When I was younger, I used to get up early, or stay up late, to watch the major space achievements of the day. It is for the sense of moment. Because while seeing the videos afterwards may still leave shivers, there is nothing more intensely real than “being there in the moment as an eye witness” to a history that is going to transcend our meager lives. Portugeuse exploration began between 1325 and 1357 under Alfonso IV. This culminated in 1488 when Bartolomeu Dias rounded the southern tip of Africa, to which he gave the name “Cabo das Tormentas” – “Cape of Storms.” In 1492 Christopher Columbus discovered the “New World.” The first English Settlement in Virginia was 1607, Massachusetts 1620, discovery of Manhattan 1609. If you’re keeping track, that’s a span of close to three hundred years. And the point is that given the length of our lives, we are only privileged to “witness” a very few of the truly significant events.
So yes, if you’re wondering I did get up this morning to “watch” the European Space Agency’s space craft Rosetta rendezvous with Comet 67-P Churyumov-Gerasimenko. More to the point at 4 am EDT, I watched this attractive, perky, English woman talk about it and stared at a computer screen at Mission Control in Darmstadt, Germany waiting for the display to peak and then turn downwards – us scientists are easily satisfied!
But really, and most of all, I marveled at such images as this one taken on August 3 from 177 miles. Truly what an amazing achievement. As the perky, English woman said: “brilliant!”
When I was young and frequented New York’s amazing Hayden Planetarium, I just might have dreamed of such a thing, but then I put dreams aside for reality, and now they have become reality – which I suppose says something. I thought this morning about photography and about the meaning of being there, when I am not really there and when the “there” is really not now because of the time lag. This photograph and all the images and data that Rosetta has and will send back connect us not only to each other but really back to the time of the creation of the planet. So to the team that dreamed and then spent a decade coaxing Rosetta to its destination, congratulations. What a truly “brilliant” accomplishment.
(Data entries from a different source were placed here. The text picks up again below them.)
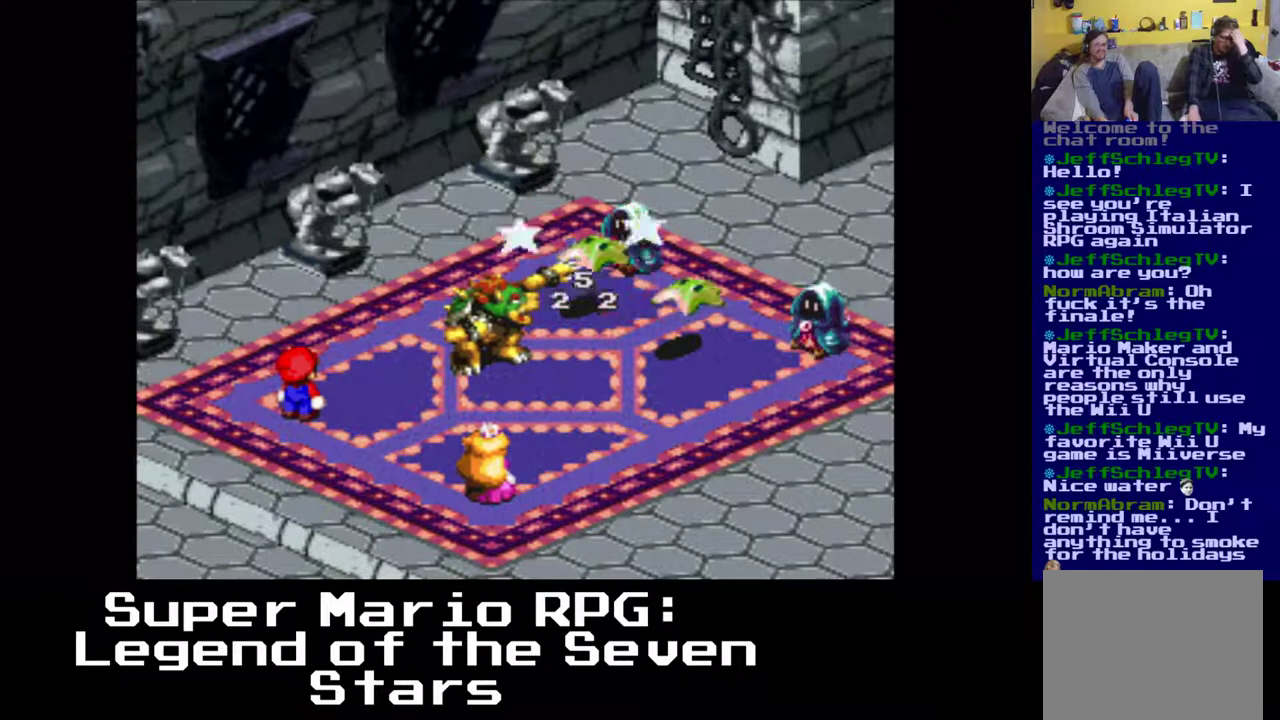
{"buttons": [], "left_stick": "center", "events": []}
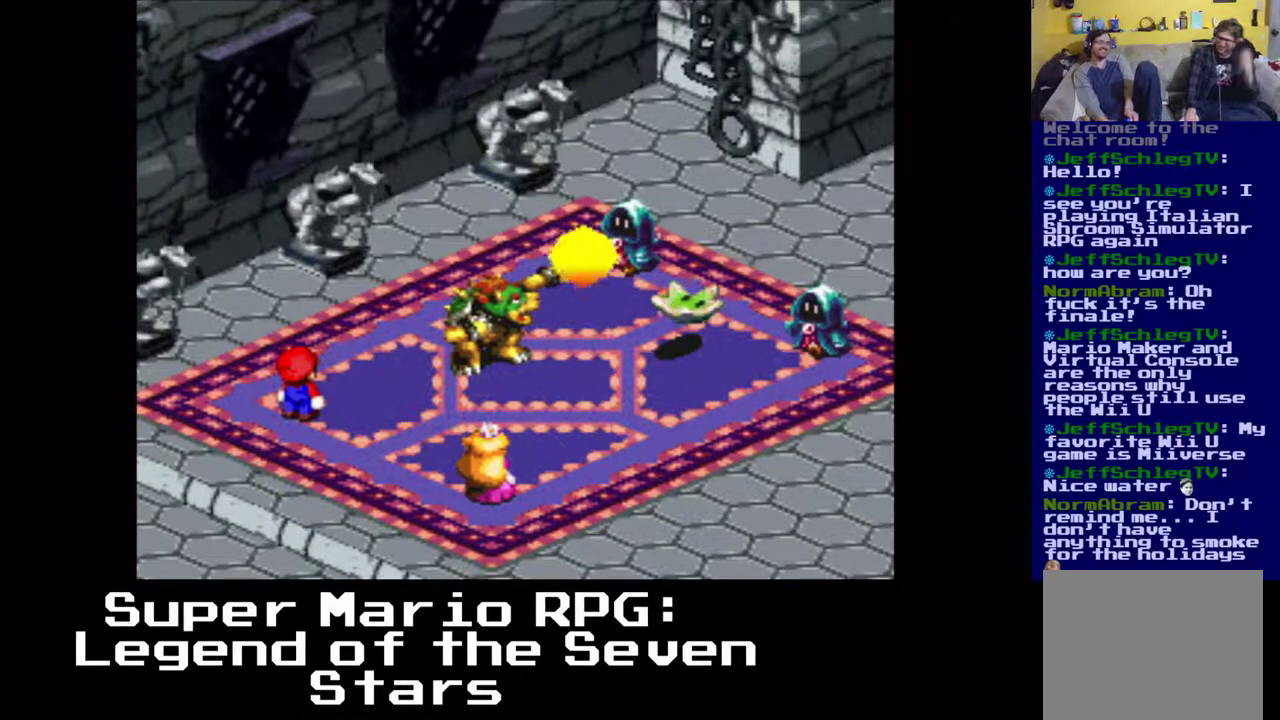
{"buttons": [], "left_stick": "center", "events": []}
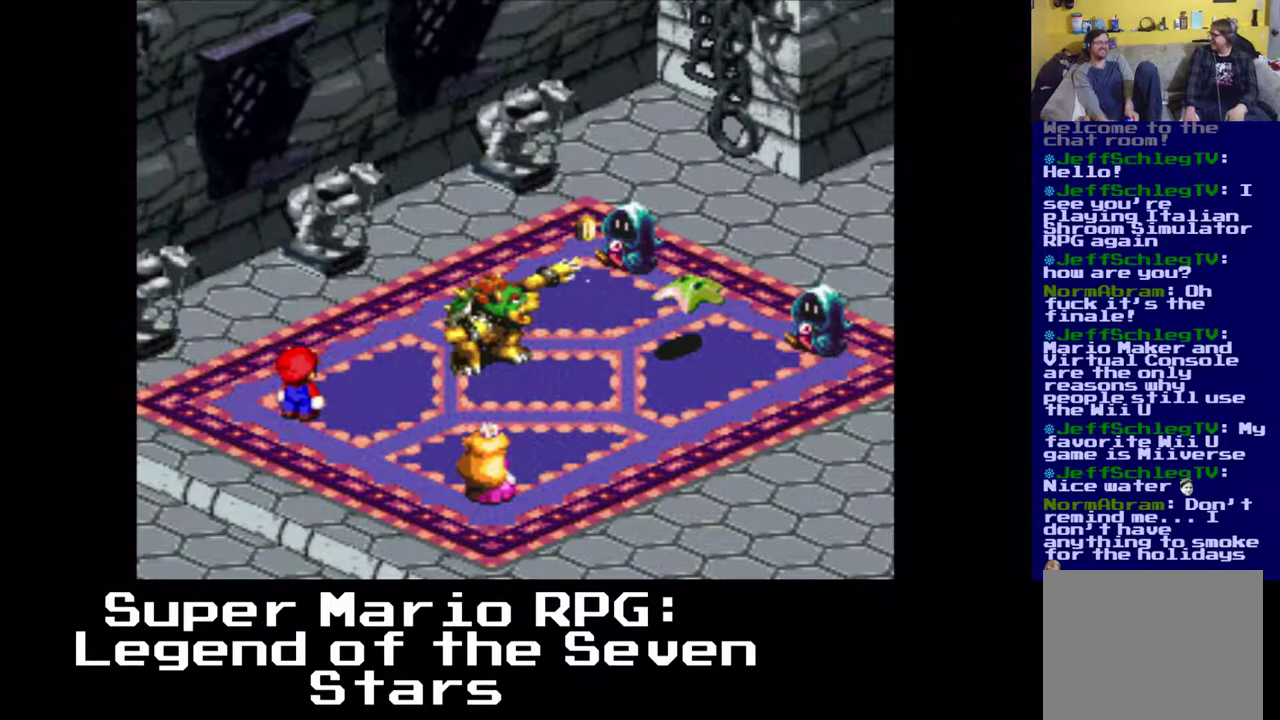
{"buttons": [], "left_stick": "center", "events": []}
I agree that the ability to “stalk” a comet is an amazing technical achievement. Not to put a damper on your enthusiasm but, ultimately, is there more to the outcome than a photo of a rock from the beginning of time?
The issue is not to take a photograph of a rock, if it is a rock. Science crosses the boundary into humanity when the it fundamentally alters our understanding of what Huxley called “Man’s place in nature.” The goal of understanding comets is to understand: first, the origins of the solar system, and second, the origins of life on Earth.